Don’t marry him unless you feel like it’s the one thing you have to do before you die.And if you have to ask anyone else’s opinion, you probably shouldn’t be doing it.
And from experience, don’t marry a man with a boat.
 
Don’t marry a smoker. Yuck!

Don’t marry someone who doesn’t have a sense of humor.

Do think about the kind of life you would like to have with your spouse. Then find the person who fits those qualities, honest hard working, non-drinking, non-smoking, pleasant, kind, etc. Make a list and compare it to your dates. If the person doesn’t meet the qualities you are looking for, then move on. Remember the only person you can change is yourself not someone else.
 
I forgot.

Don’t marry if he isn’t willing to help with the daily upkeep of the household, ie cooking, cleaning, laundry, grocery shopping, taking out the garbage, etc.
 
I’ve told my daughter not to marry an avid deer hunter, but I only feel that way in Oct-Jan. 🙂
 
What a wonderful thread/topic.👍

I compaired all the advice on who NOT to marry with the man I am planning on getting married to. He is the total opposit of most of the warnings sings are.👍

We attend Mass together with my boys (i am a widow)

We are in bible study together

We pray the Rosary together

His only fault?,.,.He is a Colts fan and I am a Titans fan. (I will change him after we are married!😛 )
 
Don’t marry him if … you enjoy being an eagle-eyed nitpicker.
 
I’ve read a lot of posts in this forum from hearbroken women who married, “the wrong guy.” Can we post some advice for young ladies on this subject? I’ll start with the following:

DON’T MARRY HIM IF:

He is hostile or unsupportive of your Catholic faith. When you’re young, you think love will conquer all obstacles. Not true, especially when children happen.

He has been really drunk 3 or more times in the last 6 months.

He has used any illegal drugs, even once, in the past year.

He is emotionally ustable. Do other people think he’s easy to get along with? Or just you?

He puts his own interests and career before everything else, including you.

He is controlling and unreasonably jealous. A nice guy can worry when his girl pays attention to someone else, but does he forbid you to speak to other men or tell you not to go places without his permission?

When you go out for a meal, is he very rude and demanding to the waiters/waitresses? This is something that shows his character.

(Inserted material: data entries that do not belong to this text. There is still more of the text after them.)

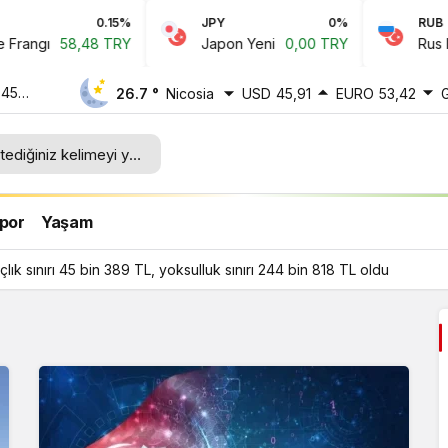
0.15%
JPY
0%
RUB
angı
58,48 TRY
Japon Yeni
0,00 TRY
Rus Rubl
 45
26.7 °
Nicosia
USD
45,91
EURO
53,42
ı 244
por
Yaşam
ık sınırı 45 bin 389 TL, yoksulluk sınırı 244 bin 818 TL oldu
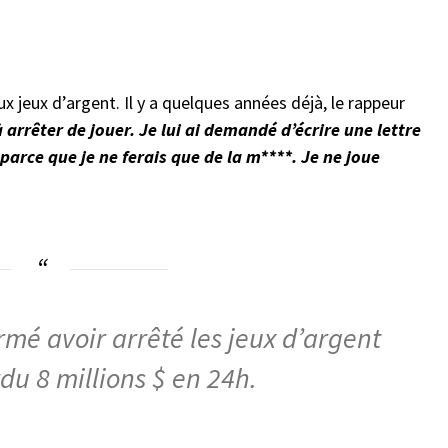
ux jeux d’argent. Il y a quelques années déjà, le rappeur
à arrêter de jouer. Je lui ai demandé d’écrire une lettre
parce que je ne ferais que de la m****. Je ne joue
rmé avoir arrêté les jeux d’argent
du 8 millions $ en 24h.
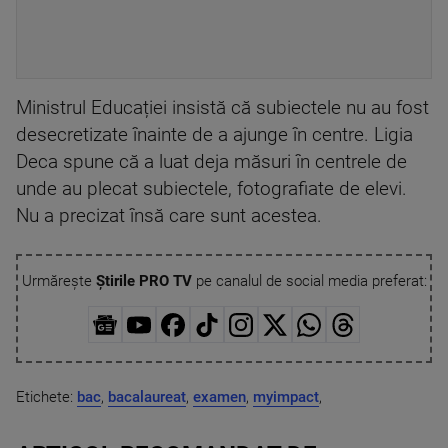
Ministrul Educației insistă că subiectele nu au fost
desecretizate înainte de a ajunge în centre. Ligia
Deca spune că a luat deja măsuri în centrele de
unde au plecat subiectele, fotografiate de elevi.
Nu a precizat însă care sunt acestea.
Urmărește
Știrile PRO TV
pe canalul de social media preferat:
Etichete:
bac
,
bacalaureat
,
examen
,
myimpact
,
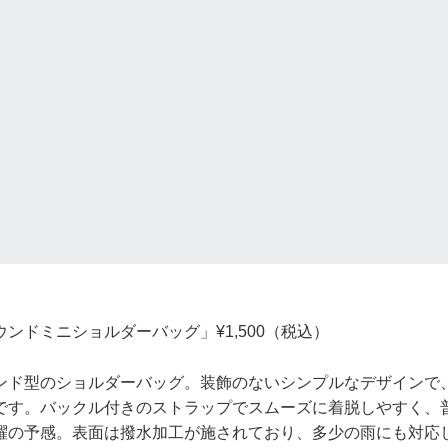
ンドミニショルダーバッグ」¥1,500（税込）
ンド型のショルダーバッグ。装飾のないシンプルなデザインで
です。バックル付きのストラップでスムーズに着脱しやすく、
躍の予感。表面は撥水加工が施されており、多少の雨にも対応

Nearly all your friends and family think he’s not suitable.

He is irresponsible with money. Huge credit card debts for things he doesn’t really need?

He shows no sign of ever wanting to work at a steady job.

His family members include nosey, intruding, controlling, or irresponsible people. They’re going to be around for the rest of your life, unless you move 500 miles away.

A good, Catholic man who is available for marriage is a rare treasure. But, don’t rush into marriage with the wrong guy, because that’s much worse than being single.

Any more thoughts? Sign me, Rob “I married a good one,” in Oregon. We’re coming up on our 27th anniversary! A happy, lifetime marriage is possible!